*BRONTEKST:*
========================
Ga direct naar de content

Overschatting geboortes en onderschatting migratie misleidt beleidsmakers

Geplaatst als type:
Geschreven door:
Gepubliceerd om: juni 14 2023

Effectief overheidsbeleid vraagt om een helder beeld van de ontwikkeling en samenstelling van de bevolking in de toekomst. De bevolkingsprognoses van het Centraal Bureau voor de Statistiek (CBS) bevatten echter een aantal onrealistische aannames en dat heeft gevolgen voor het beleid.

In het kort

  • In de huidige bevolkingsprognoses van het CBS wordt het aantal geboortes te hoog en de immigratie te laag ingeschat.
  • De geboorte- en migratiecijfers wijken al jaren af van de prognoses en er is geen reden om aan te nemen dat dit tijdelijk is
  • De discrepanties leiden tot verkeerd onderbouwde beleidskeuzes omtrent wonen, onderwijs en de arbeidsmarkt.

Toekomstverkenningen van de ontwikkeling van onze bevolking kunnen beleid ondersteunen. Daarom zal de Staatscommissie Demografische ontwikkelingen 2050 (Tweede Kamer, 2022) aan de hand van de bevolkingsprognoses van het Centraal Bureau voor de Statistiek (CBS, 2022) en de daarop gebaseerde scenario’s van het Nederlands Interdisciplinair Demografisch Instituut (NIDI) en CBS (NIDI/CBS, 2021) een informatiestructuur ontwikkelen voor het periodiek monitoren van en onderzoek doen naar de gevolgen van de demografische ontwikkelingen voor het beleid.

Er zijn echter vraagtekens te plaatsen bij een aantal bevolkingsprognoses van het CBS, waarop de commissie zich zal baseren. De prognoses voor het geboortes en het te migratiesaldo lijken erg onwaarschijnlijk, en dat heeft gevolgen voor het beleid, zo laat ik in dit artikel zien. Hoewel ook de ontwikkeling van de levensverwachting en de te verwachten sterfte belangrijk zijn, lijken dat op dit moment minder onzekere factoren.

Overschatting aantal geboortes

Het aantal geboortes in Nederland wordt hoogstwaarschijnlijk overschat. Via regelmatig verschijnende bevolkingsprognoses schat het CBS het aantal inwoners naar leeftijd en geslacht voor de komende veertig of vijftig jaar (CBS, 2022). Daarbij worden bepaalde aannames gedaan en logischerwijze zijn daar onzekerheden aan verbonden.

Een van de aannames betreft het aantal te verwachten geboortes. Dat wordt door het CBS ingeschat via prognoses over de ontwikkeling van de fertiliteit (het aantal kinderen per vrouw) van vrouwen gedurende hun vruchtbare leven (tussen vijftien en vijftig jaar). Die inschatting gebeurt dus niet via een extrapolatie of modelmatige schatting op grond van de geboortetrends over de afgelopen tien tot vijftien jaar.
========================
*GEGEVENSBLOK:*
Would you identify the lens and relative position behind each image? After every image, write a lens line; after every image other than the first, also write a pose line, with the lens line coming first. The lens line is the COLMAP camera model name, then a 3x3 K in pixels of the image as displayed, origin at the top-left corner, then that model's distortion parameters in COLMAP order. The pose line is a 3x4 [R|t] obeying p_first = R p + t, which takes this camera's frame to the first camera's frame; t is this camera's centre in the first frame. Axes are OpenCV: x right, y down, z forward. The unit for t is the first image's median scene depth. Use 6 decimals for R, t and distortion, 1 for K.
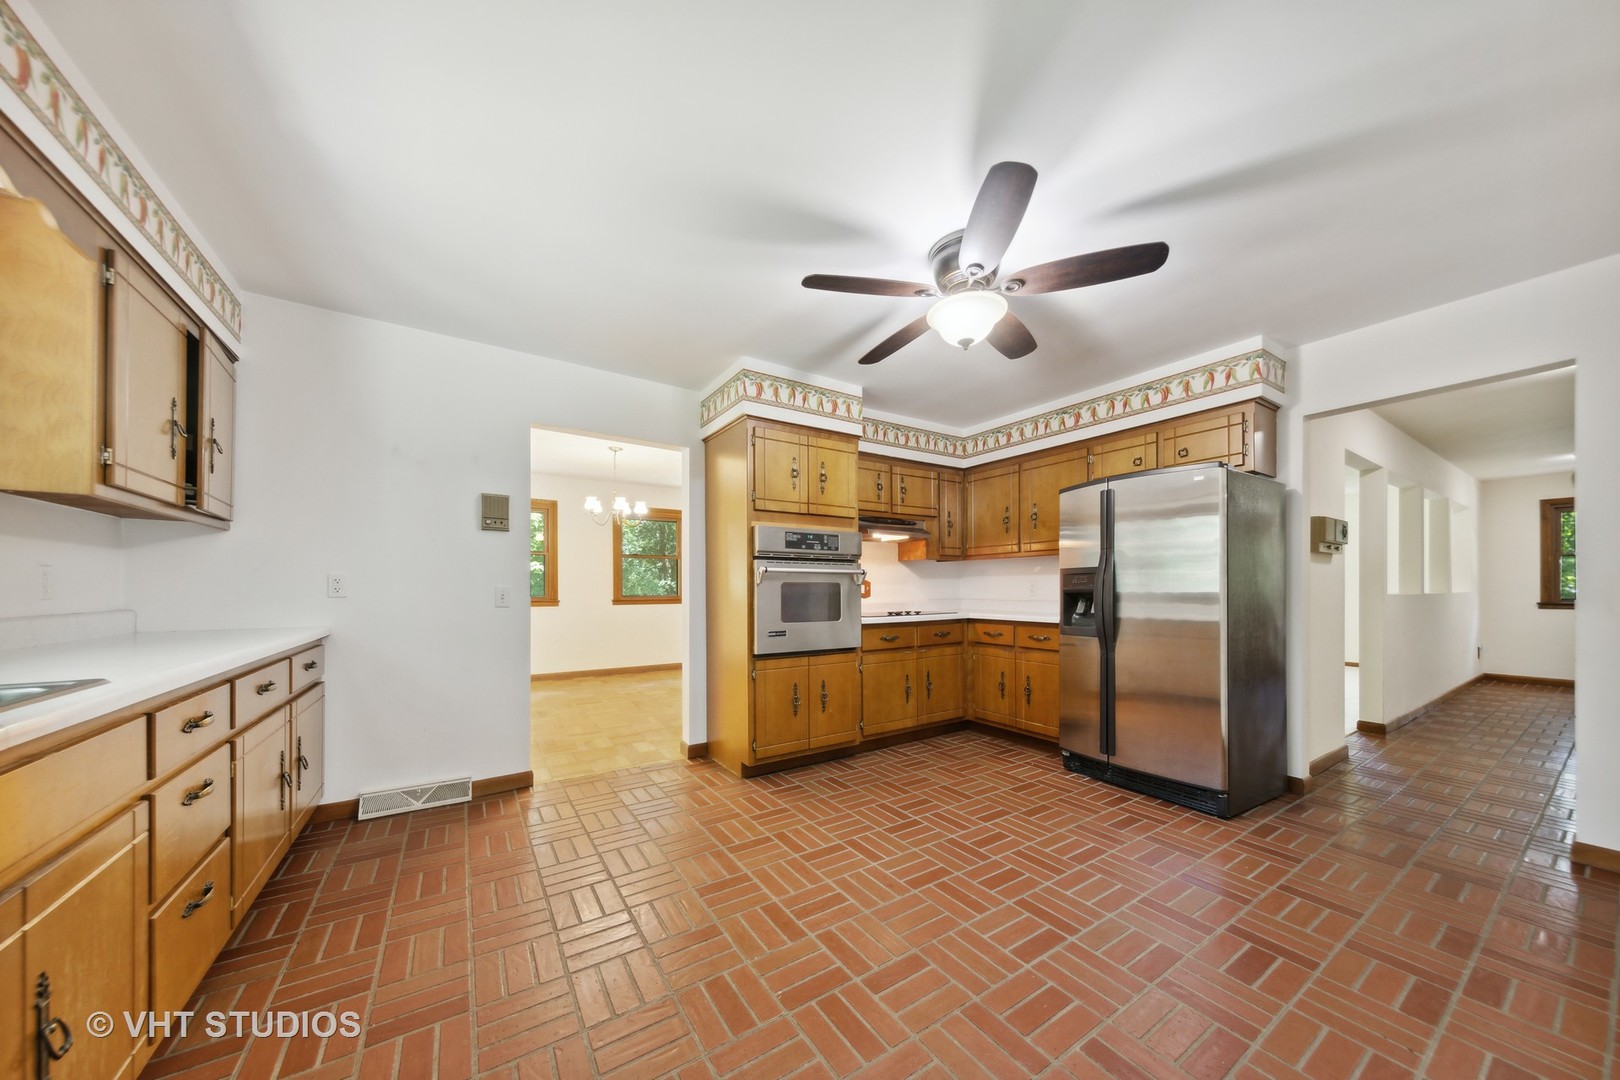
lens RADIAL K [[523.7, 0, 799.5], [0, 523.7, 586.3], [0, 0, 1]] dist [0.010268, 0.000052]
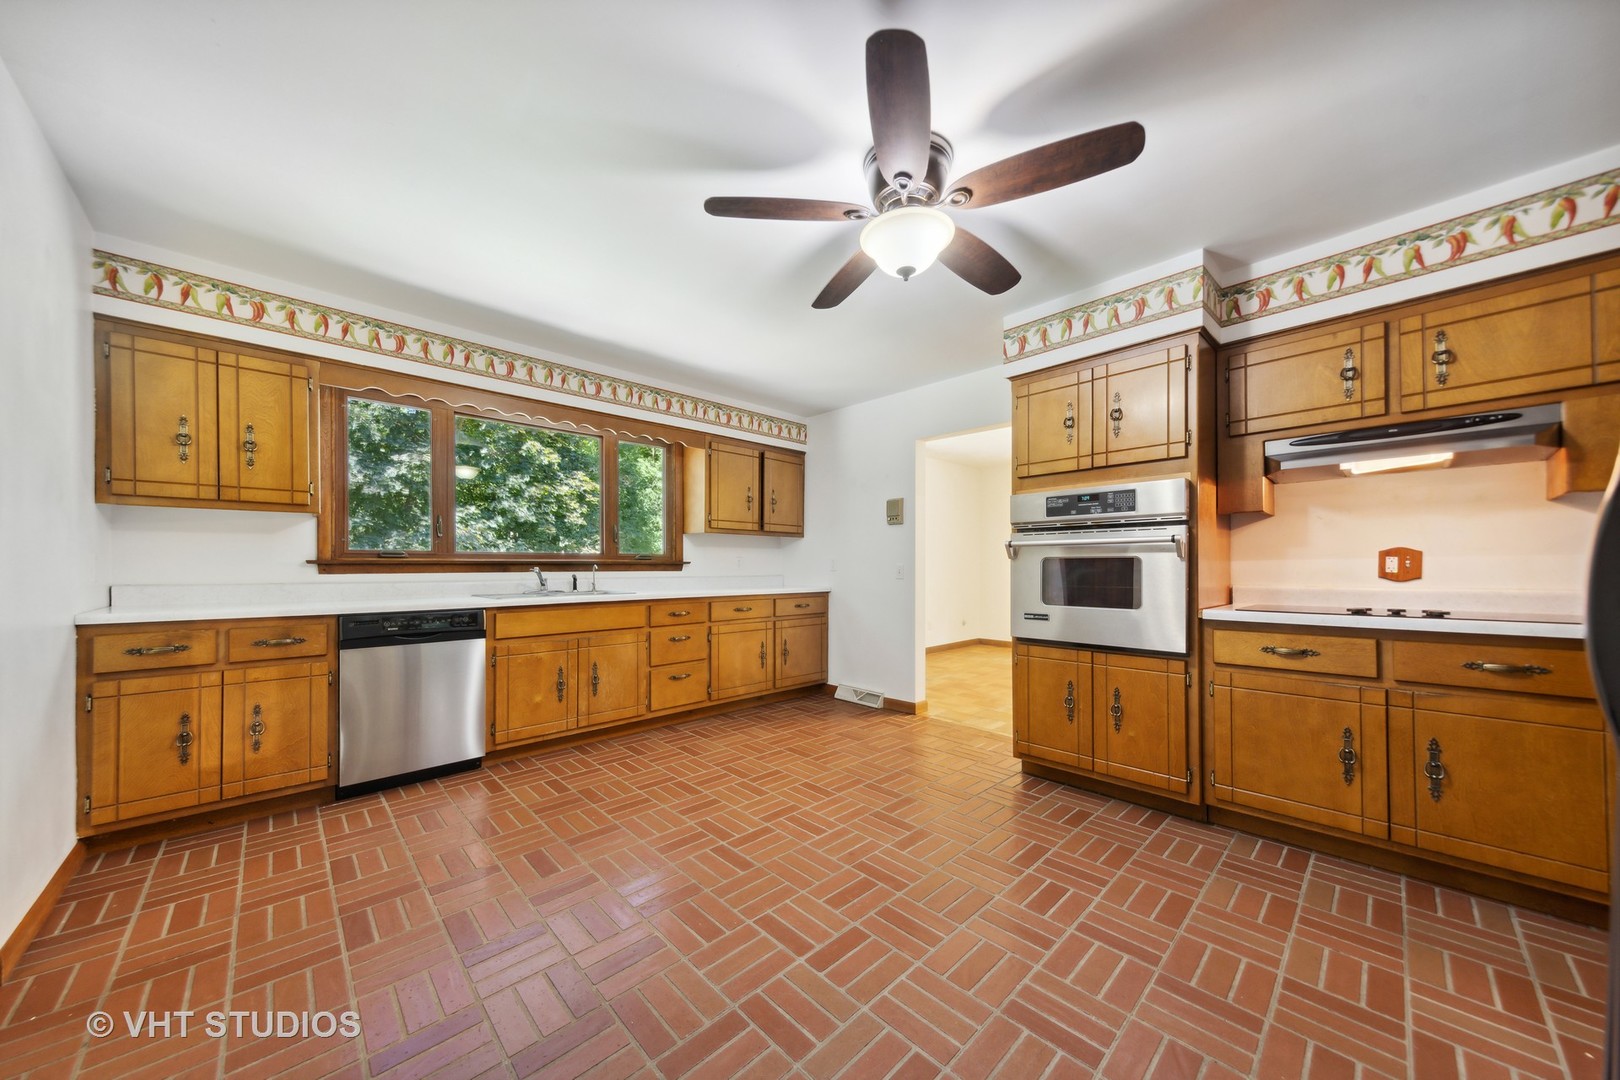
lens RADIAL K [[557.0, 0, 818.5], [0, 557.0, 564.0], [0, 0, 1]] dist [0.000893, -0.000041]
pose [[0.207084, -0.005169, -0.978310, 0.760697], [0.005938, 0.999974, -0.004027, 0.004747], [0.978305, -0.004975, 0.207109, 0.443765]]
========================
*ACTIEPUNT:* Vervang in het artikel over de bevolkingsprognoses "inwoners" door "bewoners" en geef het gedeelte weer dat begint bij de woorden "Het aantal geboortes in" en eindigt na "onzekerheden aan verbonden.".

*ANTWOORD OP OPDRACHT:*
Het aantal geboortes in Nederland wordt hoogstwaarschijnlijk overschat. Via regelmatig verschijnende bevolkingsprognoses schat het CBS het aantal bewoners naar leeftijd en geslacht voor de komende veertig of vijftig jaar (CBS, 2022). Daarbij worden bepaalde aannames gedaan en logischerwijze zijn daar onzekerheden aan verbonden.